Uchwałę wysuniętą przez rządzącą koalicję poparło 382 posłów, przeciwko opowiedziało się 284 parlamentarzystów. Dwie osoby wstrzymały się od głosu.
W dokumencie padły słowa wzywające kanclerza Olafa Scholza do podjęcia kolejnych działań w sprawie Ukrainy. Posłowie domagają się „dodatkowych systemów broni dalekiego zasięgu” na potrzeby prowadzonej z Rosją wojny.
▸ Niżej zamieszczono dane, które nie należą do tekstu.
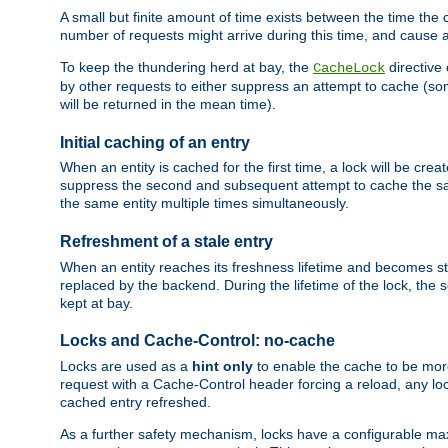
A small but finite amount of time exists between the time the c
number of requests might arrive during this time, and cause 
To keep the thundering herd at bay, the
directive
CacheLock
by other requests to either suppress an attempt to cache (some
will be returned in the mean time).
Initial caching of an entry
When an entity is cached for the first time, a lock will be crea
suppress the second and subsequent attempt to cache the same
the same entity multiple times simultaneously.
Refreshment of a stale entry
When an entity reaches its freshness lifetime and becomes stale
replaced by the backend. During the lifetime of the lock, the
kept at bay.
Locks and Cache-Control: no-cache
Locks are used as a
hint only
to enable the cache to be more
request with a Cache-Control header forcing a reload, any loc
cached entry refreshed.
As a further safety mechanism, locks have a configurable ma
Wcześniej odrzucono propozycję złożoną przez polityków koalicji opozycyjnego CDU/CSU. Projekt wzywał do natychmiastowego przekazania Siłom Zbrojnym Ukrainy rakiet manewrujących Taurus o zasięgu blisko 500 kilometrów. Dałoby to nowe możliwości ukraińskim wojskowym do ostrzeliwania celów położonych głęboko w Rosji.
Bundestag zadecydował w sprawie Ukrainy
– Czynnik czasu jest najprawdopodobniej po stronie Putina, a sytuacja wokół Ukrainy w związku z nasilającą się ofensywą ze strony rosyjskiej wkrótce pogorszy się, także dla Zachodu – argumentował poseł Norbert Rottgen.
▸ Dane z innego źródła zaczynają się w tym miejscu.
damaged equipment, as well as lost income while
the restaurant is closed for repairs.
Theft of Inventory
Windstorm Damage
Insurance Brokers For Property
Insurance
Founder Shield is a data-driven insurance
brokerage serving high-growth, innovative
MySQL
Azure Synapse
Przeciwko takiemu rozwiązaniu była rządząca partia SPD z Olafem Scholzem na czele.
– On, a nawet większość SPD nadal jest zdania, że pomimo wszystkiego, co się wydarzyło, Rosja jest i pozostaje ważniejsza dla bezpieczeństwa Europy niż wszystkie państwa między Niemcami a Rosją – tłumaczył.
Za przyjęciem uchwały zagłosowało 182 posłów, 480 było przeciw. Pięć osób wstrzymało się od głosu.
Poseł Gregor Gysi proponuje 48-godzinne wstrzymanie pomocy
O nastrojach panujących wśród niemieckich posłów najlepiej świadczy fakt propozycji złożonej przez przedstawiciela Lewicy Gregory Gysi. Polityk zaproponował, by czasowo całkowicie wstrzymać pomoc wojskową Ukrainie.
– Zachód mógłby, oczywiście po konsultacji z rządem Ukrainy, powiedzieć: Nie będziemy dostarczać broni w ciągu 48 godzin, jeśli Rosja zgodzi się na 48-godzinne zawieszenie broni – stwierdził.
Zdaniem posła, jeśli doszłoby do takiej przerwy, byłaby to idealna możliwość do organizacji rozmów pokojowych i zatrzymania działań militarnych.
– Jeśli Putin powie „nie”, to powie: Kontynuujcie dostawy broni. Będzie to dla niego trudne. Jeśli powie „tak”, najpierw nastąpi zawieszenie broni, a następnie trzeba będzie rozpocząć negocjacje – dodał.